TRECHO DO TEXTO:
--- --- ---
O Efeito Amazon: Bilhões na Conta de Bezos e a Nova Guerra do Varejo

Empresas

O mercado financeiro tem dessas coisas. Numa tacada só, entre o fim da tarde de quinta-feira e o começo da tarde desta sexta, o balanço positivo da Amazon jogou impressionantes US$ 20,8 bilhões no colo de Jeff Bezos. O cara agora ostenta um patrimônio na casa dos US$ 255,9 bilhões e se consolida como a terceira pessoa mais rica do planeta pelo ranking em tempo real da Forbes. Fica atrás apenas do todo-poderoso Elon Musk (que lidera isolado com seus US$ 494,5 bilhões puxados pela Tesla e SpaceX) e de Larry Ellison, CEO da Oracle, com seus US$ 315,9 bilhões.

Quem também acordou com o bolso bem mais cheio foi a filantropa MacKenzie Scott, ex-mulher de Bezos. Mesmo tendo diluído sua fatia na Amazon em uns 42% ao longo do último ano — detalhe confirmado por documentos regulatórios de outubro —, ela viu sua fortuna dar um salto de US$ 2,6 bilhões de uma hora para outra nesta manhã, batendo os US$ 36 bilhões.

O termômetro das Big Techs

O humor do mercado de tecnologia, porém, anda no mínimo esquizofrênico. Pega a Meta, por exemplo. A turma de Mark Zuckerberg entregou uma receita de US$ 51,2 bilhões no terceiro trimestre, superando em 3,2% as apostas de Wall Street. Mas o mercado financeiro é implacável e torceu o nariz assim que a empresa avisou que vai torrar uma grana pesada em infraestrutura para rodar seus projetos de inteligência artificial em 2026. Resultado? As ações derreteram 6,5% no after-market.
--- --- ---
O QUE FAZER:
1. Reproduza sem alterações a passagem do texto sobre a Amazon que vai de "O Efeito Amazon: Bilhões" até "US$ 315,9 bilhões.".
2. Traduza para o inglês esta frase do texto sobre a Amazon: "A turma de Mark Zuckerberg entregou uma receita de US$ 51,2 bilhões no terceiro trimestre, superando em 3,2% as apostas de Wall Street."

(Entradas do conjunto de dados)
--- --- ---
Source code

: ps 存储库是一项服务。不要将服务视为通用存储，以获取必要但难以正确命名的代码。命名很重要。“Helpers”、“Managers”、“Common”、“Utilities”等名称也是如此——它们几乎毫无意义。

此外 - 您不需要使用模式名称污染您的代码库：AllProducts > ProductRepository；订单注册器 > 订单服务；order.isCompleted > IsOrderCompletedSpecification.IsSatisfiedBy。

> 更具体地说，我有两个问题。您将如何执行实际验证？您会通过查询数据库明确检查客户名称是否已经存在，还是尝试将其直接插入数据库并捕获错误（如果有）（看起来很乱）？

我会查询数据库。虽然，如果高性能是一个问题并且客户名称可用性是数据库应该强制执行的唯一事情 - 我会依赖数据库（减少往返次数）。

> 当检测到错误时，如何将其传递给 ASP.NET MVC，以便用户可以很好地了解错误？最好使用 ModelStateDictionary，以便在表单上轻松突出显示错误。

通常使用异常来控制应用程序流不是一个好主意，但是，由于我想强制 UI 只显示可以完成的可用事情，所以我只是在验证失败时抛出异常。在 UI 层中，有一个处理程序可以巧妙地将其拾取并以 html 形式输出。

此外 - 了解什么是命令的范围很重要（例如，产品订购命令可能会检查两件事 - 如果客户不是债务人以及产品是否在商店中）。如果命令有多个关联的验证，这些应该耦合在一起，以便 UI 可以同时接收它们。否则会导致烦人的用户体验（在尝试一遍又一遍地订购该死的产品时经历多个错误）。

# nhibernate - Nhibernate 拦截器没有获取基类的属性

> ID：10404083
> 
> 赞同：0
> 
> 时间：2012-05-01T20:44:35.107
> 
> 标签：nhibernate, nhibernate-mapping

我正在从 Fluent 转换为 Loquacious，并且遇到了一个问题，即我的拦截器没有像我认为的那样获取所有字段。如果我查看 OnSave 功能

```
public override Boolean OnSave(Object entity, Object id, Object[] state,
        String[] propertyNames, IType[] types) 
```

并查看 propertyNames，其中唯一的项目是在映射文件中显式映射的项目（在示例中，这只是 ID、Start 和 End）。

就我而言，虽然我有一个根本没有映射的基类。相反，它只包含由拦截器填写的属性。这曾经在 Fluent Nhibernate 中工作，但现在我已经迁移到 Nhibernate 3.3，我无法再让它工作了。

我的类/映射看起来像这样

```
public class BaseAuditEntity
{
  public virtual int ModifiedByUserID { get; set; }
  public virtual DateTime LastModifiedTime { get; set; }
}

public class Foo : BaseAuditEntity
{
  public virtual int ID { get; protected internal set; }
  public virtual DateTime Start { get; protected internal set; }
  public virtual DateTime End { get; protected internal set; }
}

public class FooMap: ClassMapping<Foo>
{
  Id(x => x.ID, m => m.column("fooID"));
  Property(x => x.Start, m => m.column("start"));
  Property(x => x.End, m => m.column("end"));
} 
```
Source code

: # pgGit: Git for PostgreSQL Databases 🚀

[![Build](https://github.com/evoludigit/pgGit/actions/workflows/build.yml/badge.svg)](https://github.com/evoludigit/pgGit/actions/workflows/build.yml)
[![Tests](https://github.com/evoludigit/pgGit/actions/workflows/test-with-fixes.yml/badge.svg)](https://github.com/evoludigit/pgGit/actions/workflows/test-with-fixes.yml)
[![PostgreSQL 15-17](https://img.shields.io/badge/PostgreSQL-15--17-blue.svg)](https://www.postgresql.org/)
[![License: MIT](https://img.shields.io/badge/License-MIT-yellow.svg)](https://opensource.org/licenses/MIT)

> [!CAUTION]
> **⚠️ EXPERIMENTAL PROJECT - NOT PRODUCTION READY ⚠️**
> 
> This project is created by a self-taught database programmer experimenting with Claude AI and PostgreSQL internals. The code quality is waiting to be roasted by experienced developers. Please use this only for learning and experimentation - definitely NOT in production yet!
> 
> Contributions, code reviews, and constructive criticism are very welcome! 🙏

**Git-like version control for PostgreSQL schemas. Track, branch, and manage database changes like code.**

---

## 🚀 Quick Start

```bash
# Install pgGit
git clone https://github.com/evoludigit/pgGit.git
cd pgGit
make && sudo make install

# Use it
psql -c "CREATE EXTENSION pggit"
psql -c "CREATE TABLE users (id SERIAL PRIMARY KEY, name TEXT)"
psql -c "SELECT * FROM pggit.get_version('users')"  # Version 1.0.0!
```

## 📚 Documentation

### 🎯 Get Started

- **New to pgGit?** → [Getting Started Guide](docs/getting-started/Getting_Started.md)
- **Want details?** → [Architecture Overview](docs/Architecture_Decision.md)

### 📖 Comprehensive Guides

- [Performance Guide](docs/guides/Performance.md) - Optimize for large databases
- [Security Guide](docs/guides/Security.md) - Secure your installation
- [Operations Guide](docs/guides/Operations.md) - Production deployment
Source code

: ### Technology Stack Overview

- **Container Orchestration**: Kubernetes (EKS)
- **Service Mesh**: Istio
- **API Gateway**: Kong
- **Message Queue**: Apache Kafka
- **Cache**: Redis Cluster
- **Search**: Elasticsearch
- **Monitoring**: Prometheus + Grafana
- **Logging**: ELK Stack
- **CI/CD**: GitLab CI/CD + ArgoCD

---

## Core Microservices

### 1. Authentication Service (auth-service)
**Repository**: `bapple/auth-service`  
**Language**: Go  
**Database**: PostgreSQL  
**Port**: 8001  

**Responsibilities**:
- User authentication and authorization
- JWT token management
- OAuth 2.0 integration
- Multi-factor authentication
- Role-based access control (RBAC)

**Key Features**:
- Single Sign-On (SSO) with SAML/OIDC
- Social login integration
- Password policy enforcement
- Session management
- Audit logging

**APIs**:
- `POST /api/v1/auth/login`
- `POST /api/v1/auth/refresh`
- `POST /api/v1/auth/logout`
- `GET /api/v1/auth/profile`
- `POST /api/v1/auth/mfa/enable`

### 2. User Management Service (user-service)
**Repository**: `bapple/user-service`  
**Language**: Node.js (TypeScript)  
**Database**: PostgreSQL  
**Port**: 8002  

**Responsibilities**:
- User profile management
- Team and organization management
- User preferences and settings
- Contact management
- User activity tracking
--- --- ---
RESPOSTAS POR TAREFA:
1.
O Efeito Amazon: Bilhões na Conta de Bezos e a Nova Guerra do Varejo

Empresas

O mercado financeiro tem dessas coisas. Numa tacada só, entre o fim da tarde de quinta-feira e o começo da tarde desta sexta, o balanço positivo da Amazon jogou impressionantes US$ 20,8 bilhões no colo de Jeff Bezos. O cara agora ostenta um patrimônio na casa dos US$ 255,9 bilhões e se consolida como a terceira pessoa mais rica do planeta pelo ranking em tempo real da Forbes. Fica atrás apenas do todo-poderoso Elon Musk (que lidera isolado com seus US$ 494,5 bilhões puxados pela Tesla e SpaceX) e de Larry Ellison, CEO da Oracle, com seus US$ 315,9 bilhões.

2. Mark Zuckerberg's team delivered revenue of US$51.2 billion in the third quarter, beating Wall Street's bets by 3.2%.